The investigation called “Microarray in Node-Negative and 1 to 3 Positive Lymph Node Disease May Avoid Chemotherapy (MINDACT)” was executed in Portugal by Drs. Fatima Cardoso, Laura vant’Veer, Ph.D. Jan Bogaerts, M.D. Emiel Rutgers and Martine Piccart, along with an entire team of specialists in oncology and genetics.
In early stage breast cancer, doctors perform surgery to extract the harmful nodes and sometimes this is enough to prevent the recurrence of the disease. However, physicians recommend patients to undergo chemotherapy due to high risks of relapse affecting patients.
The mystery has always been on the level of risk of each patient. In the past, most oncologists considered factors such as tumor size and patient age, but this information is not as accurate as expected to determine the risk of recurrence of cancer.
The study executed by the MINDACT Investigators aimed to evaluate the actual risk of each patient to discriminate more who should receive chemotherapy and who might skip such treatment.
The investigators considered the MammaPrint, or the 70-gene signature test, as one of the most accurate tests to predict the clinical outcome in breast cancer. They tried to demonstrate that implementing this test in breast cancer patients could help scientists achieve standard clinical criteria in selecting patients for chemotherapy.
Scientific methods behind the investigation
Around 6,600 women with early-stage breast cancer were involved in the study. The team used the MammaPrint to determine their genomic risk and their clinical risk. According to their combined results, the patients received or not chemotherapy. In about 1,500 cases, which represented 23 percent of the total subjects, the results were discordant, and patients were high-risk in their clinical profile and low-risk in their genomic profiles.
This group was the one considered critical for the investigation since the goal was to assess the survival rate among patients who did not receive chemotherapy with a high-risk clinical result but a low-risk genomic profile, to understand the role of the patient’s genomic features.
Study results and other theories
Half of women that fitted this profile received chemotherapy while the other half did not.

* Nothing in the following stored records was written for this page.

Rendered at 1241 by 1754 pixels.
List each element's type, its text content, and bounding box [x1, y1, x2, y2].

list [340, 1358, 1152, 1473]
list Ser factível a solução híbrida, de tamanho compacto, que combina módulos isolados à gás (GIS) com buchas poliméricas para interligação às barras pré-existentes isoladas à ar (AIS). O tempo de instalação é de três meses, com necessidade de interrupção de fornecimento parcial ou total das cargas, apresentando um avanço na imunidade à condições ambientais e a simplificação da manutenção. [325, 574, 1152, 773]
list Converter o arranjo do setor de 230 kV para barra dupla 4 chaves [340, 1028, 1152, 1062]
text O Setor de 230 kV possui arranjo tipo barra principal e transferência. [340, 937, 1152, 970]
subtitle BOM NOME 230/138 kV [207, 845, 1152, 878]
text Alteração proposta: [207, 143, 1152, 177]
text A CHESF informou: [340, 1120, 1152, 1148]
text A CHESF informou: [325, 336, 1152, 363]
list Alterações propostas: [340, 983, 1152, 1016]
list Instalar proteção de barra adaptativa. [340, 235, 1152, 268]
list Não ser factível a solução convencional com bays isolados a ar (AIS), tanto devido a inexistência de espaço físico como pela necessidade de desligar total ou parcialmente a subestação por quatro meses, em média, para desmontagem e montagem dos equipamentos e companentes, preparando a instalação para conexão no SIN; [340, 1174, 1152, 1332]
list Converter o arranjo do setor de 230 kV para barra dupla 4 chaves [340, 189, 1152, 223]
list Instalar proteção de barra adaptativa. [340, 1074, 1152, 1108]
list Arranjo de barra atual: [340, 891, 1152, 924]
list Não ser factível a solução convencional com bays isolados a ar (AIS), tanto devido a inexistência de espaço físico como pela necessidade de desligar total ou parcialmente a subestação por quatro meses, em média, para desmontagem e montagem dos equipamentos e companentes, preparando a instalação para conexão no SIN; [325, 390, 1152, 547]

Investigators checked their evolution for five years. The rate of survival in the group that did not receive chemotherapy was 94,7 percent.
The difference between patients who received chemo and those who did not was only 1,5 percent. Distant metastasis was also reported surprisingly low in those patients who skipped chemotherapy.

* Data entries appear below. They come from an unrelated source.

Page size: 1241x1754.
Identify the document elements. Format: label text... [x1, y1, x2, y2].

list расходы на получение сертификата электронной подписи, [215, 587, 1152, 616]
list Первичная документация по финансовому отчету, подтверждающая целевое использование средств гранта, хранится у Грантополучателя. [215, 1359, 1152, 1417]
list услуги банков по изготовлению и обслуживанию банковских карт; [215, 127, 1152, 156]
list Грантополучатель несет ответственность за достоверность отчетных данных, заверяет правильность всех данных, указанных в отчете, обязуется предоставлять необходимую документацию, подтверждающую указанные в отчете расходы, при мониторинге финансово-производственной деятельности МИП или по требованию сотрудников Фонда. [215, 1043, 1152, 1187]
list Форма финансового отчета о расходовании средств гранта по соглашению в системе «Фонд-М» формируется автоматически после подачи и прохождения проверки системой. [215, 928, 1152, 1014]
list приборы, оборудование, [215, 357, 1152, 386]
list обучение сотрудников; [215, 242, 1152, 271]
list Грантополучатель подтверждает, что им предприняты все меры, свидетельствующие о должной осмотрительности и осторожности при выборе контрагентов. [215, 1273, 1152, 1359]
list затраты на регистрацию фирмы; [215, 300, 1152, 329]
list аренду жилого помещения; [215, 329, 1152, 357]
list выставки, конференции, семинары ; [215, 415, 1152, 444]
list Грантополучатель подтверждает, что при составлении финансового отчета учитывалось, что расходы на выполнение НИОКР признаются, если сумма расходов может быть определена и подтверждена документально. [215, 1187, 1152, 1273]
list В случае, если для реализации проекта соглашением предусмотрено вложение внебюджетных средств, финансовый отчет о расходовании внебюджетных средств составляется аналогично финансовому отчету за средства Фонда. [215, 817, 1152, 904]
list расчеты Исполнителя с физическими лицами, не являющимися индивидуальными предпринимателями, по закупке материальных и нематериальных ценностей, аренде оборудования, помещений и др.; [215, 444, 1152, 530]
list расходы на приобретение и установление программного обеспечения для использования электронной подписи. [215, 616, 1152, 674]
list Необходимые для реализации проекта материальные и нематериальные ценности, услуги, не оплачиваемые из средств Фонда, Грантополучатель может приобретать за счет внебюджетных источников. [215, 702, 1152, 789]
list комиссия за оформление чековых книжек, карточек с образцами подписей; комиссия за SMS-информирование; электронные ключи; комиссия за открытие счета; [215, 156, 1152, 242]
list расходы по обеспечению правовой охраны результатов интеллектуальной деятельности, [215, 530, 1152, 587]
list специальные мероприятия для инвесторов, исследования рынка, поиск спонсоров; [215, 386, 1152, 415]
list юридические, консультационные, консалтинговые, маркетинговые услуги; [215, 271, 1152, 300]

The major finding of this study goes to women who get high-risk results in clinical features but a low-risk profile in their genomic results in the MammaPrint test.
This discordant pattern is quite typical, almost 50 percent of women with breast cancer fit this description and are these women who may safely skip chemotherapy since their genes provide them a stronger capacity to avoid recurrence of cancer, not requiring the aggressive treatment.

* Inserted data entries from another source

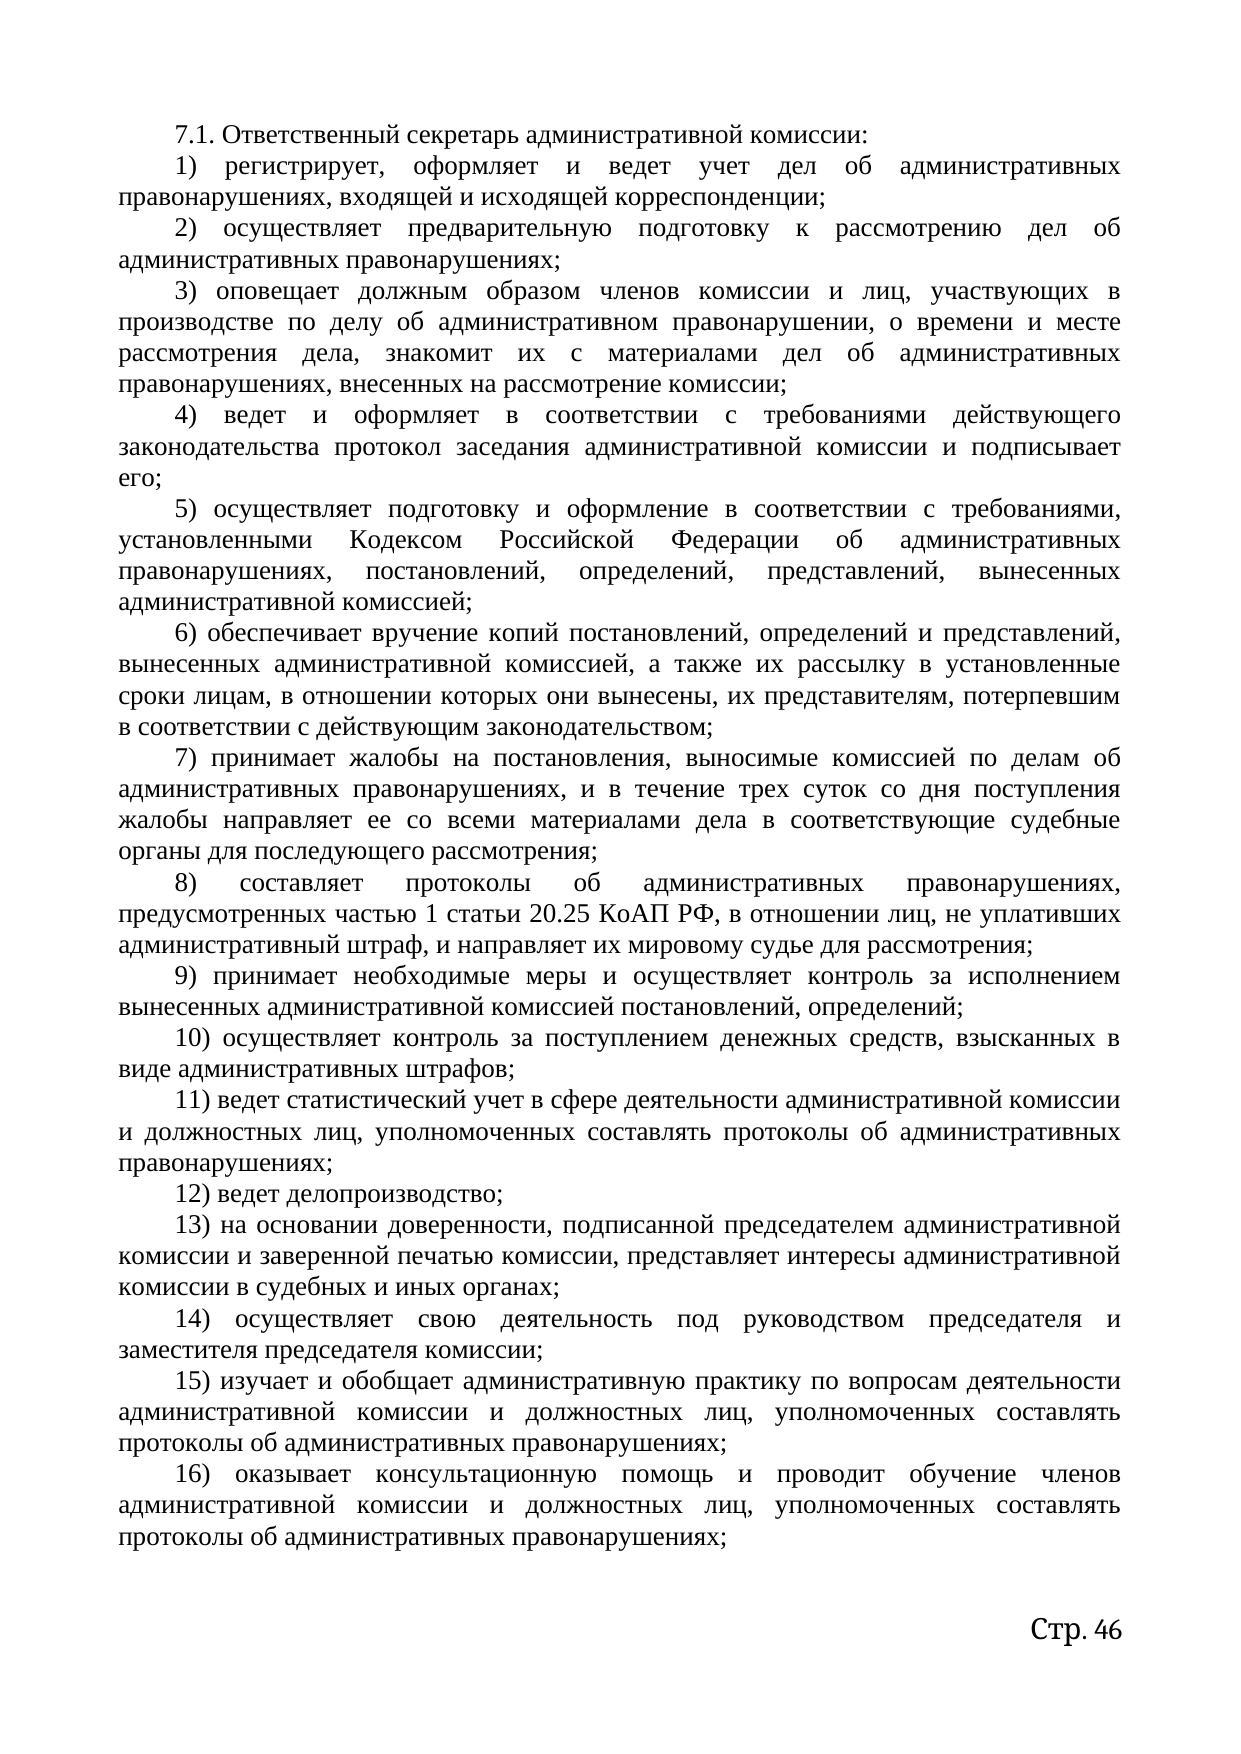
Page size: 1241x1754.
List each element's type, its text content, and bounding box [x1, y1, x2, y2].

text 7) принимает жалобы на постановления, выносимые комиссией по делам об административных правонарушениях, и в течение трех суток со дня поступления жалобы направляет ее со всеми материалами дела в соответствующие судебные органы для последующего рассмотрения; [118, 741, 1122, 866]
text 11) ведет статистический учет в сфере деятельности административной комиссии и должностных лиц, уполномоченных составлять протоколы об административных правонарушениях; [118, 1084, 1122, 1177]
text 6) обеспечивает вручение копий постановлений, определений и представлений, вынесенных административной комиссией, а также их рассылку в установленные сроки лицам, в отношении которых они вынесены, их представителям, потерпевшим в соответствии с действующим законодательством; [118, 616, 1122, 741]
text 15) изучает и обобщает административную практику по вопросам деятельности административной комиссии и должностных лиц, уполномоченных составлять протоколы об административных правонарушениях; [118, 1364, 1122, 1457]
text 3) оповещает должным образом членов комиссии и лиц, участвующих в производстве по делу об административном правонарушении, о времени и месте рассмотрения дела, знакомит их с материалами дел об административных правонарушениях, внесенных на рассмотрение комиссии; [118, 274, 1122, 398]
text 13) на основании доверенности, подписанной председателем административной комиссии и заверенной печатью комиссии, представляет интересы административной комиссии в судебных и иных органах; [118, 1208, 1122, 1302]
text 8) составляет протоколы об административных правонарушениях, предусмотренных частью 1 статьи 20.25 КоАП РФ, в отношении лиц, не уплативших административный штраф, и направляет их мировому судье для рассмотрения; [118, 866, 1122, 959]
text 4) ведет и оформляет в соответствии с требованиями действующего законодательства протокол заседания административной комиссии и подписывает его; [118, 398, 1122, 492]
text 14) осуществляет свою деятельность под руководством председателя и заместителя председателя комиссии; [118, 1302, 1122, 1364]
text 5) осуществляет подготовку и оформление в соответствии с требованиями, установленными Кодексом Российской Федерации об административных правонарушениях, постановлений, определений, представлений, вынесенных административной комиссией; [118, 492, 1122, 616]
text 9) принимает необходимые меры и осуществляет контроль за исполнением вынесенных административной комиссией постановлений, определений; [118, 959, 1122, 1021]
text 16) оказывает консультационную помощь и проводит обучение членов административной комиссии и должностных лиц, уполномоченных составлять протоколы об административных правонарушениях; [118, 1457, 1122, 1551]
text 12) ведет делопроизводство; [118, 1177, 1122, 1208]
text 2) осуществляет предварительную подготовку к рассмотрению дел об административных правонарушениях; [118, 212, 1122, 274]
text 1) регистрирует, оформляет и ведет учет дел об административных правонарушениях, входящей и исходящей корреспонденции; [118, 149, 1122, 212]
text 10) осуществляет контроль за поступлением денежных средств, взысканных в виде административных штрафов; [118, 1021, 1122, 1084]
text 7.1. Ответственный секретарь административной комиссии: [118, 118, 1122, 149]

However, to some doctors, the existing difference proves that chemotherapy is still getting better results that not being exposed to the treatment. Receiving chemotherapy or not is a decision that only the doctor and the patient can take.
The investigator’s goal is to provide more evidence and nourish the oncology field to provide doctors a better background and basis to make informed and accurate decisions.
The investigation process is not over yet
Most doctors recognize that other genomic tests may provide significant information to physicians, but research focused on discovering what kind of information can we extract from those tests is needed to allow doctors adapt and use them.
This study is the result of a high collaborative team of investigators from all over the world, conducting an investigation that aims to change oncology practices into a more advanced stage where doctors take better advantages of available technology. The American Association for Cancer Research shared the investigation, funded by the European Commission, in their annual conference.